OPINION: X (formerly known as Twitter) has seen a steady decline in monthly users since 2022, seemingly digging its own grave with every unpopular update and tweak. Is 2025 the year we finally let X die?
According to research from Soax and Statista, X has seen a steady decline in monthly active users since peaking in 2022.
The Soax report states that the platform has lost 32.7 million – or 8.83% – of its monthly active users in the two years since Elon Musk officially acquired the app in 2022.
Why is X losing popularity?
It’s difficult to pinpoint one singular factor that might have influenced this two-year-long exodus aside from perhaps the arrival of Musk himself.
X has implemented plenty of controversial changes in recent years from inviting anyone to buy a blue tick and prioritising paying users in replies to allowing blocked users to view the profiles and posts of those who have blocked them.
All of this isn’t even to mention the wholly unnecessary ‘X’ rebrand that made coming up with a headline for this piece all the more difficult.
It’d be foolish to ignore the part that US politics has played in X’s drop in monthly active users. According to SimilarWeb, the sudden growth of competitor Bluesky can be attributed to “a rush of users either deactivating their accounts on X or committing to use it less while exploring alternatives”.

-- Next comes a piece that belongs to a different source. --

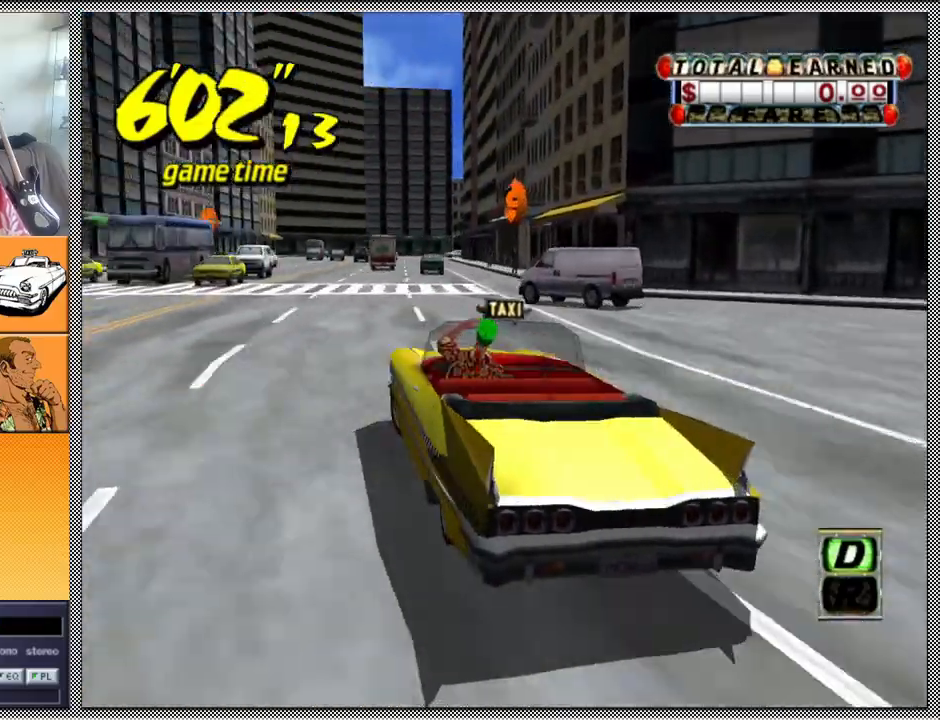
{"buttons": ["A", "B", "Z"], "left_stick": "left", "right_stick": "center", "events": []}
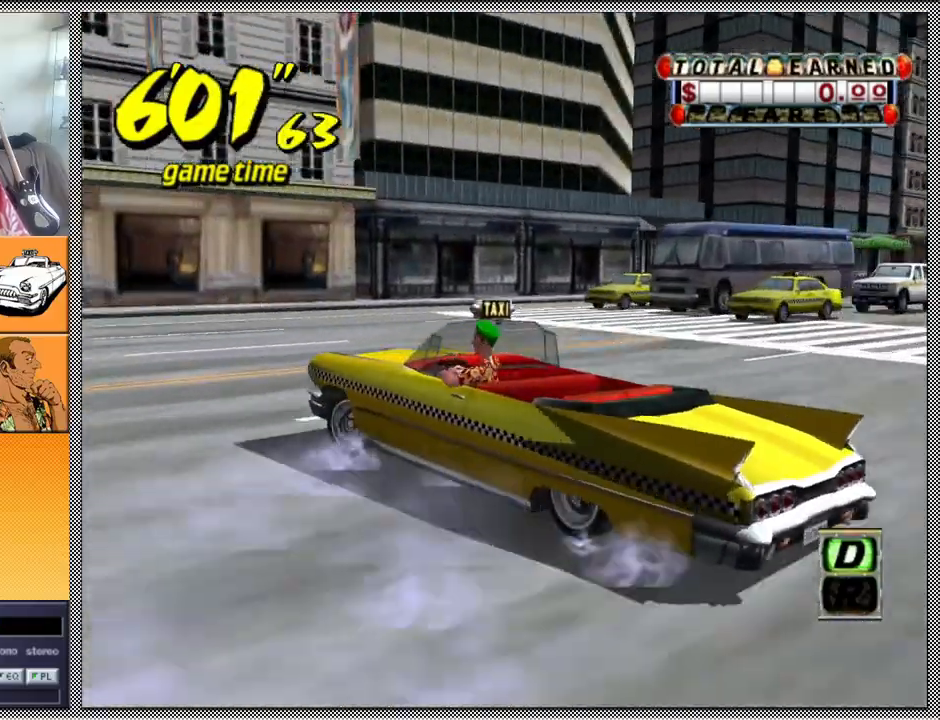
{"buttons": ["A", "Z"], "left_stick": "center", "right_stick": "center", "events": [[267, "A", "up"], [300, "B", "up"], [300, "Z", "up"], [300, "left_stick", "center"], [500, "A", "down"], [500, "Z", "down"]]}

Bluesky rocketed to number one in Apple’s App Store on November 13 – a peak period for X account deactivations and the same week that Donald Trump, a candidate that Musk endorsed, won the US presidential election.
X reportedly saw more than 281,600 deactivations on the day of the election, overtaking the 200,000 users that abandoned the app the weekend Musk took ownership of X in 2022.
Who are X’s key rivals?
I don’t believe that X will be going anywhere until its users can collectively select a platform worth rallying to. For all of X’s faults, I have a soft spot for what Twitter was, the simplicity of a 280-character post, the communities I’ve joined and the people I’ve interacted with there.
Many companies and social media apps have tried to fill the hole left by pre-2022 Twitter.
Decentralised social platform Mastodon saw its user numbers spike when Musk rendered the blue verification tick (and thousands of employees) redundant in 2022. Meta also put up a valiant effort in 2023 with Instagram’s text-based sister site Threads, but even lacking a delete button didn’t help the app match X’s success.
The most recent app to gain traction has been Bluesky, which saw usage shoot up 519% in the US and 352% in the UK in the days following November’s US election compared with the first 10 months of the year.
Bluesky is perhaps the closest entry we’ve seen to an app that emulates the look and features of Twitter at its high point. Not only does Bluesky have a very similar layout, a post name that rhymes with tweet (‘skeet’) and an eerily familiar blue flying creature as its logo, but the platform was originally developed by Twitter founder Jack Dorsey as a decentralised take on Twitter.
CEO Jay Graber incorporated Bluesky as an independent company in 2021, before Twitter severed all legal and financial ties with the platform in 2022 during Musk’s acquisition of the company. After beginning with an invite-only beta stage, Bluesky opened sign-ups to the public in early 2024 and has seen gradual growth with scattered surges in user registrations in the months since.
Could 2025 be Bluesky’s year?
The question is: Can Bluesky finally snatch X’s crown in 2025?
I think it may just be too early to say. Despite the rampant criticism that has hit X in recent years, the platform remains a household name and a major destination for those looking to keep up to date on trends and what’s going on in the world.
While I don’t necessarily believe that X will be usurped as the go-to microblogging platform as early as 2025, I do think that rivalling apps will continue to gain traction and my money is on Bluesky as its eventual killer.